Telstra Group Managing Director for Public Policy Communications, Dr Phil Burgess, today announced that Telstra’s high speed broadband (ADSL 2+) rollout was ahead of schedule, with exchanges servicing over two million households already upgraded, highlighting the decision of the former Government to award nearly $1 billion of public money to the SingTel Optus Elders joint venture (OPEL) as an example of waste and abuse that should be stopped immediately.
"Telstra’s ADSL 2+ rollout is ahead of schedule and the Next G™ network recently hit 99% population coverage* - if the new Government is looking to reduce government spending on wasteful projects they need look no further than the $1 billion OPEL deal,” Dr Burgess said.
“Last month Telstra committed to upgrading more than 900 exchanges with faster broadband (ADSL 2+) without any public money – most of them in regional Australia – and as of this week we are one week and 100 exchanges ahead of schedule.
“And our Next G™ network peak speeds will be increased to 21 Mbps by the end of this year and 42 Mbps in 2009.
“OPEL is a perfect example of unnecessary Government spending that could be ripped out without consequence,” Dr Burgess said. “It is a total duplication of existing commercial services and delivers nothing extra to Australians who do not have broadband."
“The simple fact is that investments by Telstra shareholders – not taxpayers – already exceed what OPEL has said it would do with nearly $1 billion of taxpayers’ money,” Dr Burgess said.

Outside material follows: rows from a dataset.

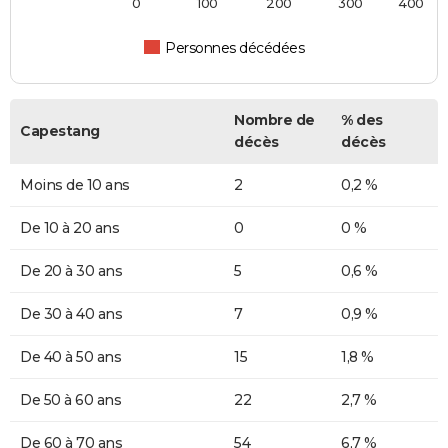
0
100
200
300
400
Personnes décédées
Nombre de
% des
Capestang
décès
décès
Moins de 10 ans
2
0,2 %
De 10 à 20 ans
0
0 %
De 20 à 30 ans
5
0,6 %
De 30 à 40 ans
7
0,9 %
De 40 à 50 ans
15
1,8 %
De 50 à 60 ans
22
2,7 %
De 60 à 70 ans
54
6,7 %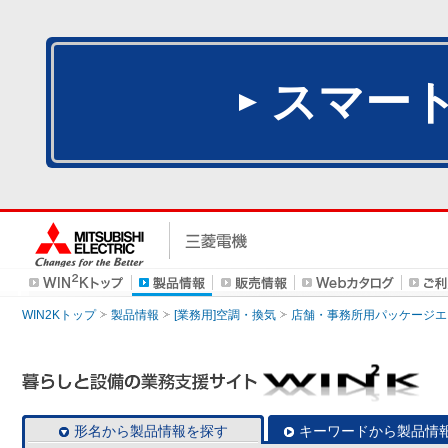
スマー
WIN2Kトップ
製品情報
[業務用]空調・換気
店舗・事務所用パッケージエアコン
形名から製品情報を探す
キーワードから製品情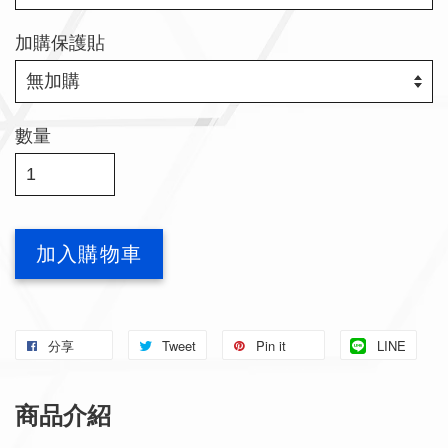
加購保護貼
數量
加入購物車
分享
Tweet
Pin it
LINE
商品介紹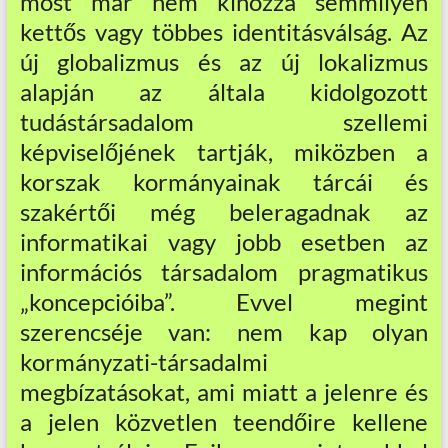
most már nem kínozza semmilyen
kettős vagy többes identitásválság. Az
új globalizmus és az új lokalizmus
alapján az általa kidolgozott
tudástársadalom szellemi
képviselőjének tartják, miközben a
korszak kormányainak tárcái és
szakértői még beleragadnak az
informatikai vagy jobb esetben az
információs társadalom pragmatikus
„koncepcióiba”. Evvel megint
szerencséje van: nem kap olyan
kormányzati-társadalmi
megbízatásokat, ami miatt a jelenre és
a jelen közvetlen teendőire kellene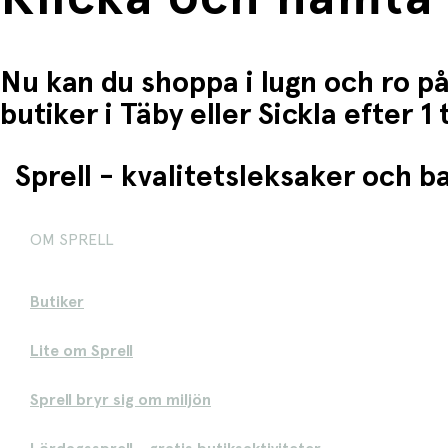
Nu kan du shoppa i lugn och ro på
butiker i Täby eller Sickla efter 
Sprell - kvalitetsleksaker och 
OM SPRELL
Butiker
Lite om Sprell
Sprell bryr sig om miljön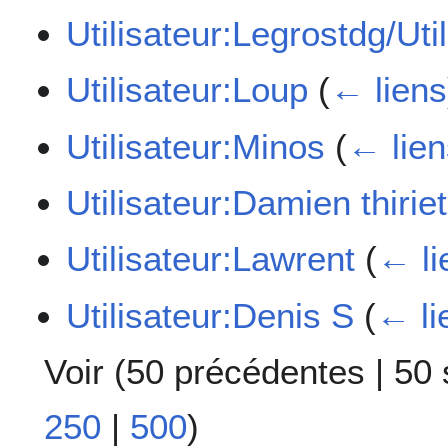
Utilisateur:Legrostdg/Util
Utilisateur:Loup
(
← liens
Utilisateur:Minos
(
← lien
Utilisateur:Damien thiriet
Utilisateur:Lawrent
(
← li
Utilisateur:Denis S
(
← li
Voir (
50 précédentes
|
50 
250
|
500
)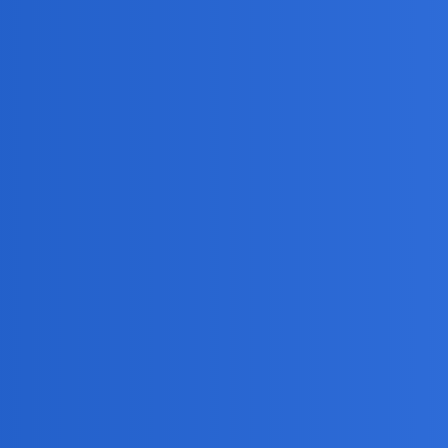
8
mamy
ań Pitagorasa,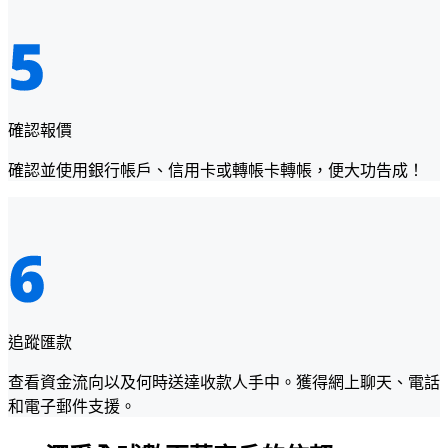
確認報價
確認並使用銀行帳戶、信用卡或轉帳卡轉帳，便大功告成！
追蹤匯款
查看資金流向以及何時送達收款人手中。獲得網上聊天、電話
和電子郵件支援。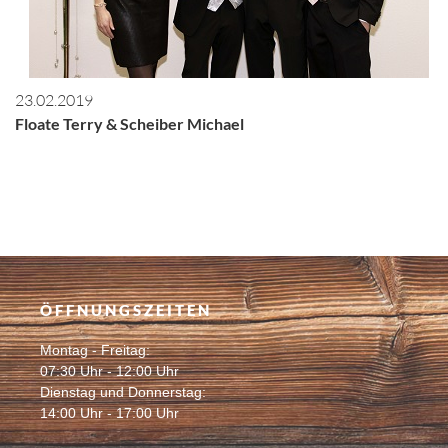
23.02.2019
Floate Terry & Scheiber Michael
ÖFFNUNGSZEITEN
Montag - Freitag:
07:30 Uhr - 12:00 Uhr
Dienstag und Donnerstag:
14:00 Uhr - 17:00 Uhr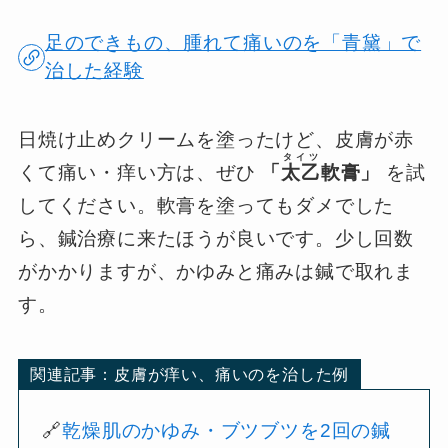
足のできもの、腫れて痛いのを「青黛」で
治した経験
日焼け止めクリームを塗ったけど、皮膚が赤
タイツ
くて痛い・痒い方は、ぜひ
「
太乙
軟膏」
を試
してください。軟膏を塗ってもダメでした
ら、鍼治療に来たほうが良いです。少し回数
がかかりますが、かゆみと痛みは鍼で取れま
す。
関連記事：皮膚が痒い、痛いのを治した例
🔗
乾燥肌のかゆみ・ブツブツを2回の鍼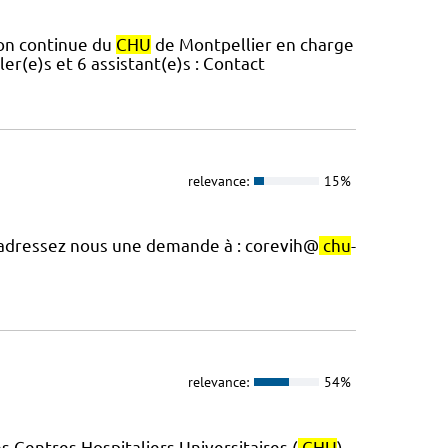
ion continue du
CHU
de Montpellier en charge
er(e)s et 6 assistant(e)s : Contact
relevance:
15%
, adressez nous une demande à : corevih@
chu
-
relevance:
54%
 Centres Hospitaliers Universitaires (
CHU
)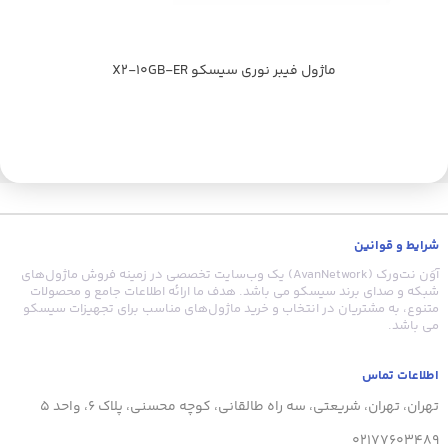
ماژول فیبر نوری سیسکو X2-10GB-ER
شرایط و قوانین
آوَن نت‌ورک (AvanNetwork) یک وب‌سایت تخصصی در زمینه فروش ماژول‌های
شبکه و صدای برند سیسکو می باشد. هدف ما ارائه اطلاعات جامع و محصولات
متنوع، به مشتریان در انتخاب و خرید ماژول‌های مناسب برای تجهیزات سیسکو
می باشد.
اطلاعات تماس
تهران، تهران، شریعتی، سه راه طالقانی، کوچه محسنی، پلاک 6، واحد 5
02177603489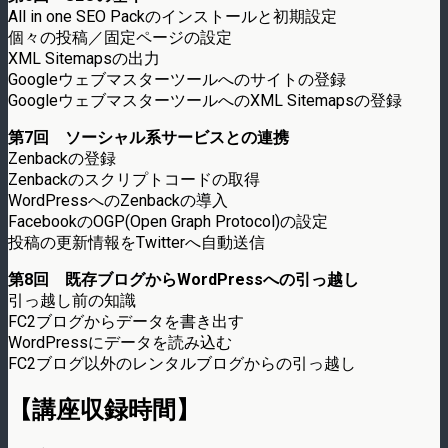
All in one SEO Packのインストールと初期設定
個々の投稿／固定ページの設定
XML Sitemapsの出力
Googleウェブマスターツールへのサイトの登録
GoogleウェブマスターツールへのXML Sitemapsの登録
第7回 ソーシャル系サービスとの連携
Zenbackの登録
Zenbackのスクリプトコードの取得
WordPressへのZenbackの導入
FacebookのOGP(Open Graph Protocol)の設定
投稿の更新情報をTwitterへ自動送信
第8回 既存ブログからWordPressへの引っ越し
引っ越し前の知識
FC2ブログからデータを書き出す
WordPressにデータを読み込む
FC2ブログ以外のレンタルブログからの引っ越し
【講座収録時間】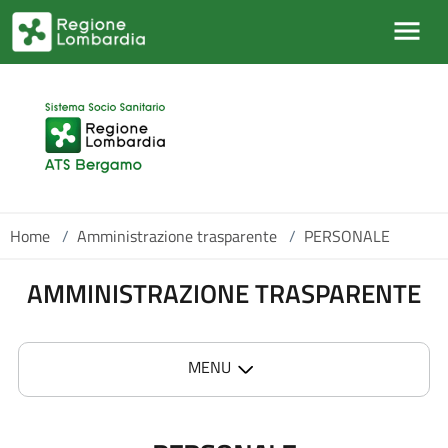
Salta al contenuto principale
Home
/
Amministrazione trasparente
/
PERSONALE
AMMINISTRAZIONE TRASPARENTE
MENU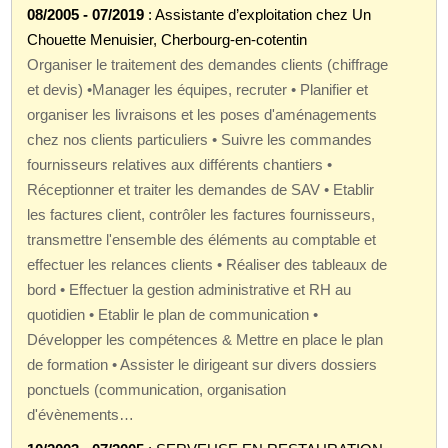
08/2005 - 07/2019
: Assistante d’exploitation chez Un
Chouette Menuisier, Cherbourg-en-cotentin
Organiser le traitement des demandes clients (chiffrage
et devis) •Manager les équipes, recruter • Planifier et
organiser les livraisons et les poses d'aménagements
chez nos clients particuliers • Suivre les commandes
fournisseurs relatives aux différents chantiers •
Réceptionner et traiter les demandes de SAV • Etablir
les factures client, contrôler les factures fournisseurs,
transmettre l'ensemble des éléments au comptable et
effectuer les relances clients • Réaliser des tableaux de
bord • Effectuer la gestion administrative et RH au
quotidien • Etablir le plan de communication •
Développer les compétences & Mettre en place le plan
de formation • Assister le dirigeant sur divers dossiers
ponctuels (communication, organisation
d'évènements…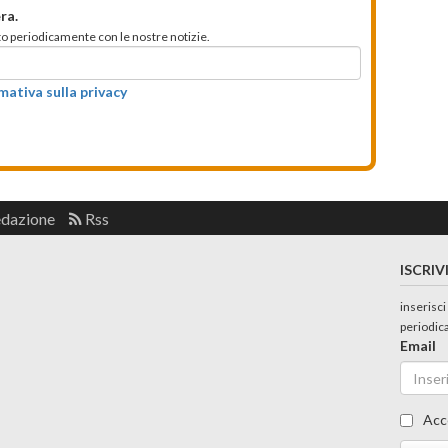
ra.
mato periodicamente con le nostre notizie.
rmativa sulla privacy
edazione
Rss
ISCRIV
inserisci
periodic
Email
Acc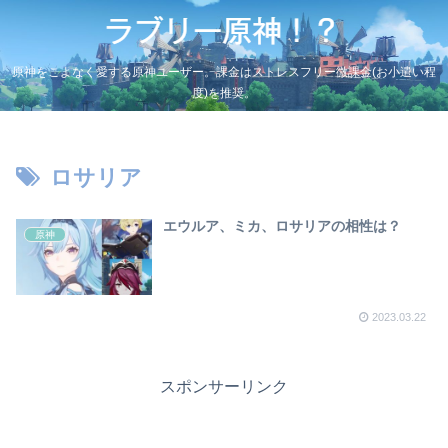
原神をこよなく愛する原神ユーザー。課金はストレスフリー微課金(お小遣い程
度)を推奨。
ロサリア
エウルア、ミカ、ロサリアの相性は？
原神
2023.03.22
スポンサーリンク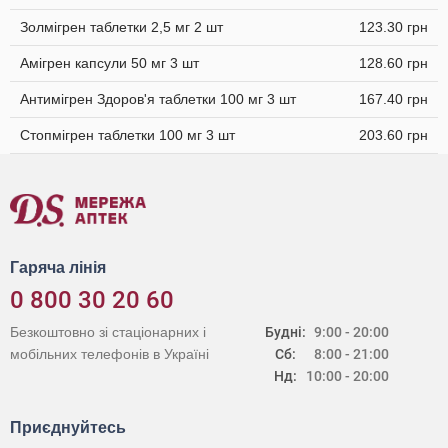
Золмігрен таблетки 2,5 мг 2 шт
123.30 грн
Амігрен капсули 50 мг 3 шт
128.60 грн
Антимігрен Здоров'я таблетки 100 мг 3 шт
167.40 грн
Стопмігрен таблетки 100 мг 3 шт
203.60 грн
Гаряча лінія
0 800 30 20 60
Безкоштовно зі стаціонарних і
Будні:
9:00 - 20:00
мобільних телефонів в Україні
Сб:
8:00 - 21:00
Нд:
10:00 - 20:00
Приєднуйтесь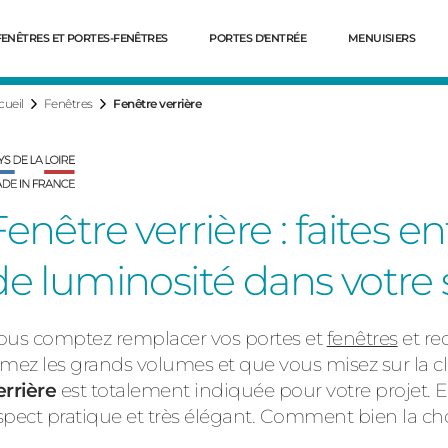
FENÊTRES ET PORTES-FENÊTRES
PORTES D'ENTRÉE
MENUISIERS
cueil
Fenêtres
Fenêtre verrière
Fenêtre verrière : faites
de luminosité dans votre 
ous comptez remplacer vos portes et
fenêtres
et re
Dé
imez les grands volumes et que vous misez sur la cla
errière
est totalement indiquée pour votre projet. E
spect pratique et très élégant. Comment bien la chois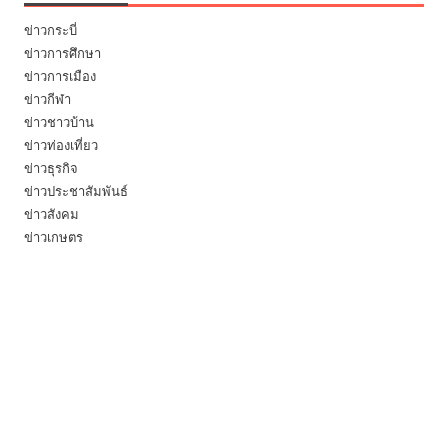
ข่าวกระบี่
ข่าวการศึกษา
ข่าวการเมือง
ข่าวกีฬา
ข่าวชาวบ้าน
ข่าวท่องเที่ยว
ข่าวธุรกิจ
ข่าวประชาสัมพันธ์
ข่าวสังคม
ข่าวเกษตร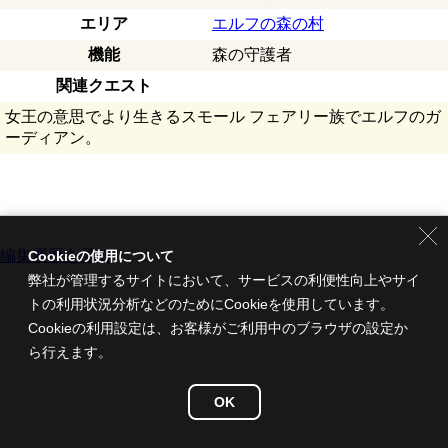
エリア
エルフの森の村
機能
森の守護者
関連クエスト
女王の意思でより生きるスモール フェアリー族でエルフのガ
ーディアン。
編集履歴を見る
Cookieの使用について
弊社が管理するサイトにおいて、サービスの利便性向上やサイ
トの利用状況分析などのためにCookieを使用しています。
Cookieの利用設定は、お客様がご利用中のブラウザの設定か
ら行えます。
OK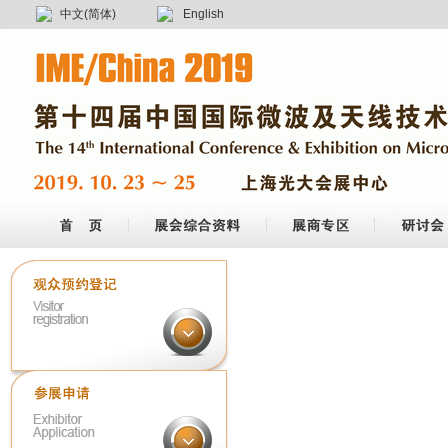
中文(简体)
English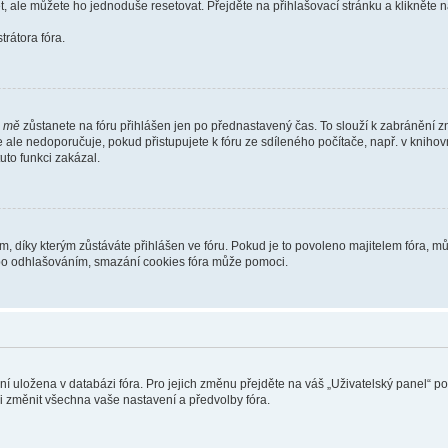
t, ale můžete ho jednoduše resetovat. Přejděte na přihlašovací stránku a klikněte
rátora fóra.
i mě
zůstanete na fóru přihlášen jen po přednastavený čas. To slouží k zabránění zn
se ale nedoporučuje, pokud přistupujete k fóru ze sdíleného počítače, např. v kniho
tuto funkci zakázal.
díky kterým zůstáváte přihlášen ve fóru. Pokud je to povoleno majitelem fóra, můž
nebo odhlašováním, smazání cookies fóra může pomoci.
ení uložena v databázi fóra. Pro jejich změnu přejděte na váš „Uživatelský panel“ p
i změnit všechna vaše nastavení a předvolby fóra.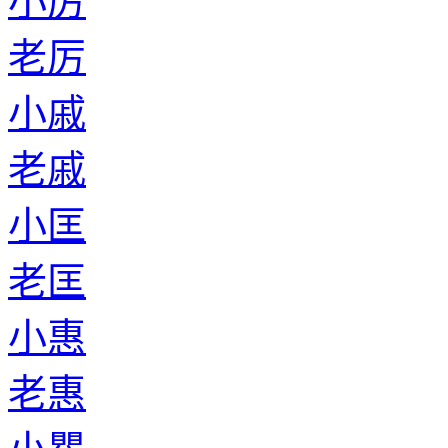
小厉
老厉
小戚
老戚
小匡
老匡
小惠
老惠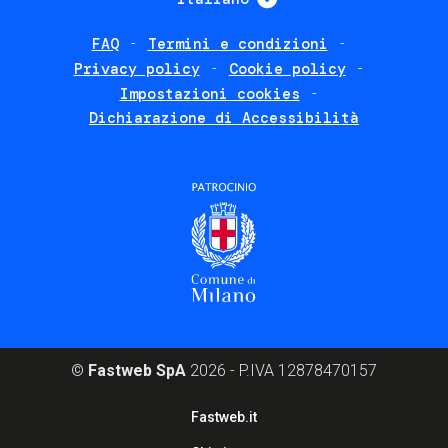
FAQ
Termini e condizioni
Footer
Privacy policy
Cookie policy
policies
Impostazioni cookies
Dichiarazione di Accessibilità
©
Fastweb SpA
2026 - P.IVA 12878470157
Footer
Fastweb.it
corporate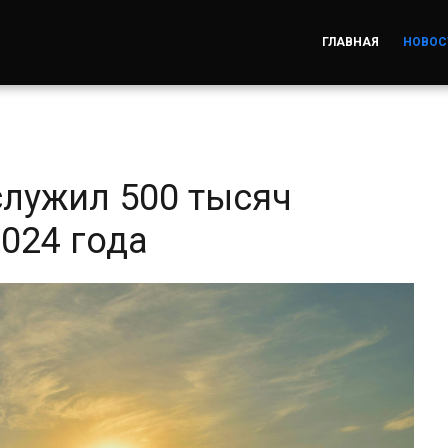
ГЛАВНАЯ
НОВОС
служил 500 тысяч
024 года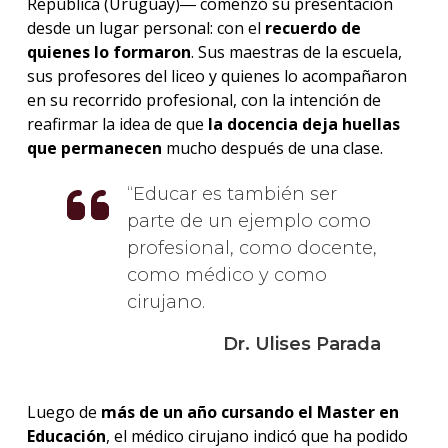
República (Uruguay)― comenzó su presentación
desde un lugar personal: con el
recuerdo de
quienes lo formaron
. Sus maestras de la escuela,
sus profesores del liceo y quienes lo acompañaron
en su recorrido profesional, con la intención de
reafirmar la idea de que
la docencia deja huellas
que permanecen
mucho después de una clase.
Educar es también ser
parte de un ejemplo como
profesional, como docente,
como médico y como
cirujano.
Dr. Ulises Parada
Luego de
más de un año cursando el Master en
Educación
, el médico cirujano indicó que ha podido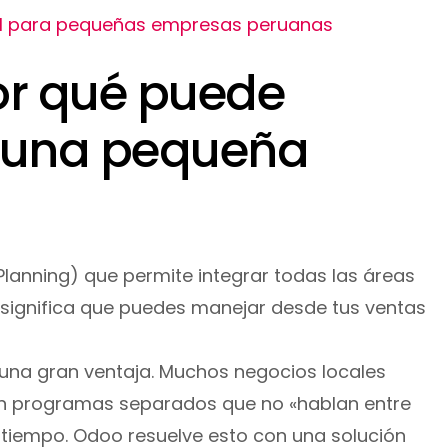
al para pequeñas empresas peruanas
or qué puede
s una pequeña
lanning) que permite integrar todas las áreas
 significa que puedes manejar desde tus ventas
una gran ventaja. Muchos negocios locales
n programas separados que no «hablan entre
e tiempo. Odoo resuelve esto con una solución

On February 6, Telstra announced that more Australian homes and small businesses will soon have access to high-speed broadband with the activation of high-speed ADSL2+ broadband at more than 900 telephone exchanges serving 2.4 million consumers and businesses across every state and territory.
High-speed ADSL2+ broadband can provide network speeds of up to 20 Megabits per second (Mbps) depending on factors including the distance of a user from the exchange. ADSL2+ can provide speeds of 12 to 20 Mbps to users within 1.5 kilometres of an exchange, and approximately 8 Mbps to users three kilometres from an exchange. These speeds are up to 350 times faster than a standard 56kbps dial-up connection, and up to 78 times faster than a standard 256kbps ADSL connection.
Dr Burgess said in contrast, OPEL had achieved nothing.
“The OPEL plan looked dodgy from the start – the former Government’s tender process for allocating nearly $1 billion of taxpayers' money looked dodgy, the network coverage claims were dodgy, the network speeds were dodgy, and after eight months of inaction it’s clear the network rollout schedules were dodgy.
“SingTel Optus needs to come clean and tell the Australian public what they will actually do with nearly $1 billion of taxpayers’ money – where will OPEL provide ADSL2+ and wireless broadband access that doesn't already have it from Telstra or other providers?”
Dr Burgess added, “And maybe the evaluators at ACMA, ACCC, and the Department of Broadband, Communications and the Digital Economy should look into the taxpayer-funded OPEL plan the same way they scrutinise commercially-funded success stories, such as the Next G™ network, which brings high-speed wireless broadband to 99% of Australians and is recognised globally as one of the most advanced mobile networks in the world. The ‘look the other way’ bias of agencies in relation to OPEL is quite astounding.”
* As with all mobile networks, coverage depends on where the customer is, the device they use, and whether they use an external antenna.